En nuestra casa es cuando mejor estamos. Hemos pasado de
andar erguidos la mayor parte de nuestro tiempo dentro de sus cuatro paredes, a
casi no dejar de andar a cuatro patas todo el tiempo que estamos en nuestro hogar.
Mi esposa ya no tiene dudas y ahora que se encuentra
embarazada estoy empezando a convencerla de que cuando nuestro hijo, será niño,
nazca, no debemos obligarle a erguirse. Empezará a gatear y debemos alentarle
en ese gateo. Que no sea esa la primera iniciativa que le frustramos,
obligándole a ponerse de pie. Que crezca gateando. Vernos a nosotros a cuatro
patas alentará su propósito.
Será, y es un punto crucial de mi argumento, un nuevo ser
para una nueva humanidad.
No sé cómo compaginar ese plan con el hecho de que deberá
convivir con el resto de la sociedad sin tener esa capacidad de simulación que
nosotros sí poseemos.
Es algo en lo que tengo que pensar.
Los primeros pasos, en este caso gatéos, je, je, para cada
nueva época que se le ha abierto al ser humano nunca han sido fáciles.
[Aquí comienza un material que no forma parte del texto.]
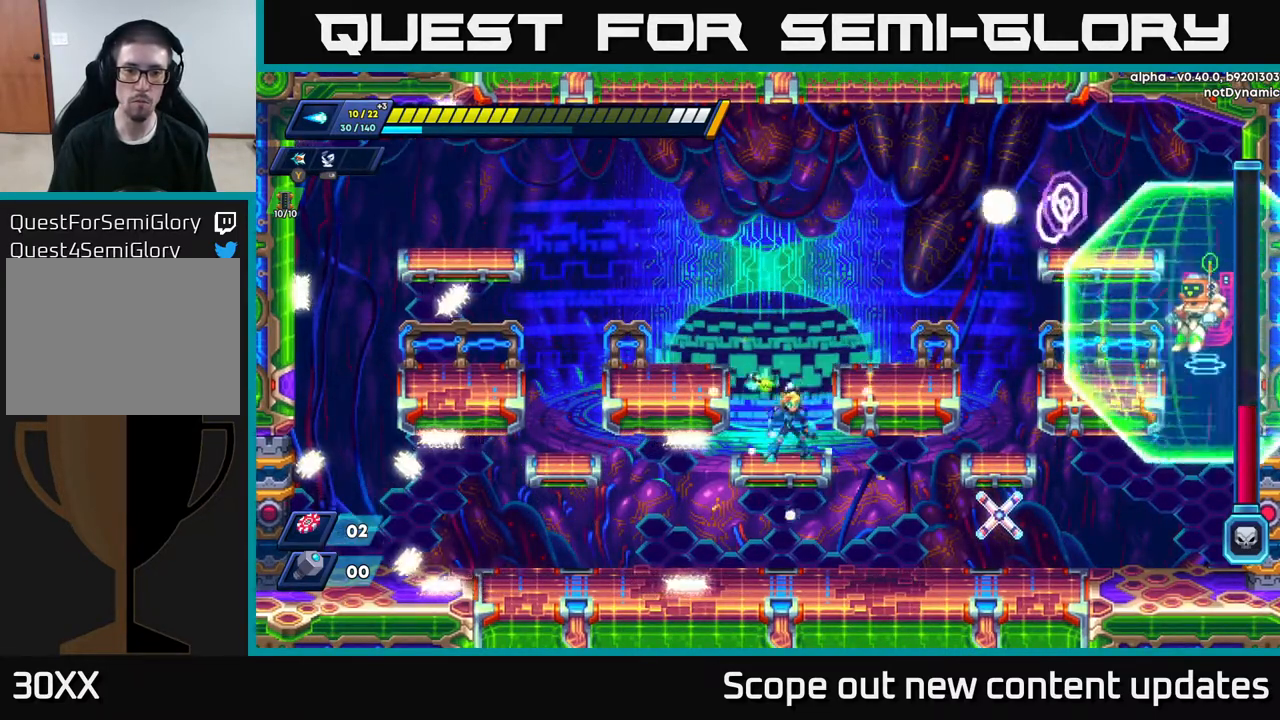
{"buttons": ["DPAD_LEFT"], "left_stick": "center", "right_stick": "center", "events": [[50, "A", "down"], [117, "DPAD_LEFT", "down"], [450, "A", "up"]]}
Nuestro
deber, como padres, es dejarle el camino al menos indicado. Luego él tendrá que
transitarlo, ensancharlo y quién sabe, si engrandecerlo para todo el resto de
seres humanos.
Muchas veces he sentido la tentación de comunicárselo a
algunos de nuestros amigos. Empezando como si fuera un juego, pero no me he
atrevido.
De hecho jugando fue cómo involucré a mi esposa. Y jugando,
seguramente, es como arraigó en mí. O no.
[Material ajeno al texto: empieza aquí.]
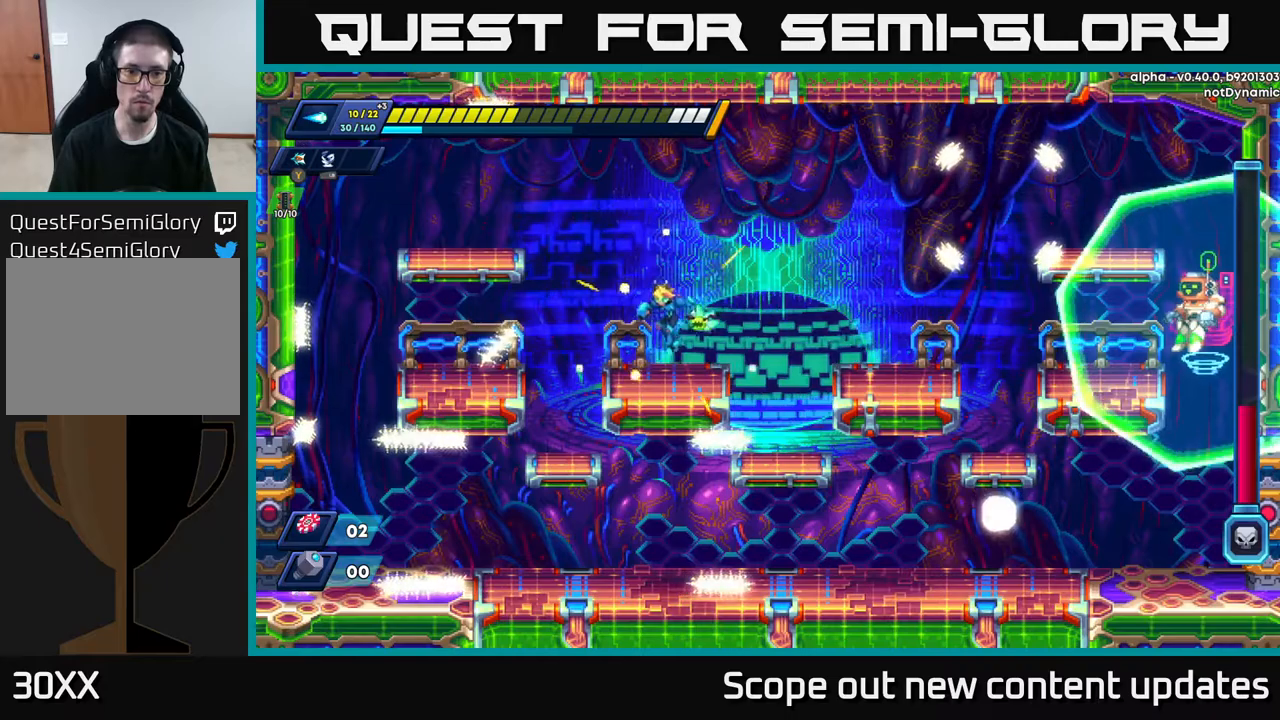
{"buttons": [], "left_stick": "center", "right_stick": "center", "events": [[100, "DPAD_LEFT", "up"]]}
La verdad es que la primera vez que tengo la sensación de
que algo extraño me pasa es muchos años después de que todo se iniciara. O eso
pienso, porque como ya he indicado tampoco estoy muy seguro.
Buceando en mi niñez, encuentro, entre los seis y los ocho
años, las tardes que pasaba con mi padre viendo los programas de animales de la
dos.
El tenía dos trabajos, uno por la mañana, y otro, al
comienzo de la tarde hasta media noche. Aquel lo desempeñaba en un almacén y el
segundo en una Iglesia. Era una religión privada, Los Padres de la Salvación
Omnisciente y Eterna, PSOE. De verdad. Tenía varios polos, unos de manga corta
y otros de manga larga con las siglas cosidas. Era una religión de procedencia
sudamericana. Llevaban a cabo el apostolado en casas de seguidores. Abjuraban
de las iglesias. Para ellos era como volver al pasado. Mi padre hacía de
acólito. Sólo tenía que estar. Un creyente blanco, rubio, del país, daba
credibilidad. Había varias personas en esa situación. Es lo que se rumoreaba,
porque entre ellos no se conocían. Es lo que le contaba a mi madre mientras
comíamos. Decía que era un trabajo muy cómodo pero yo me daba cuenta de que
cuando lo decía se ponía algo incomodo. Mi madre lo miraba de reojo.
Era después de comer
que yo lo tenía todo para mí. Nos íbamos al sofá, ponía la segunda cadena de la
televisión pública, se tumbaba en el sofá y yo me arrebujaba entre sus brazos.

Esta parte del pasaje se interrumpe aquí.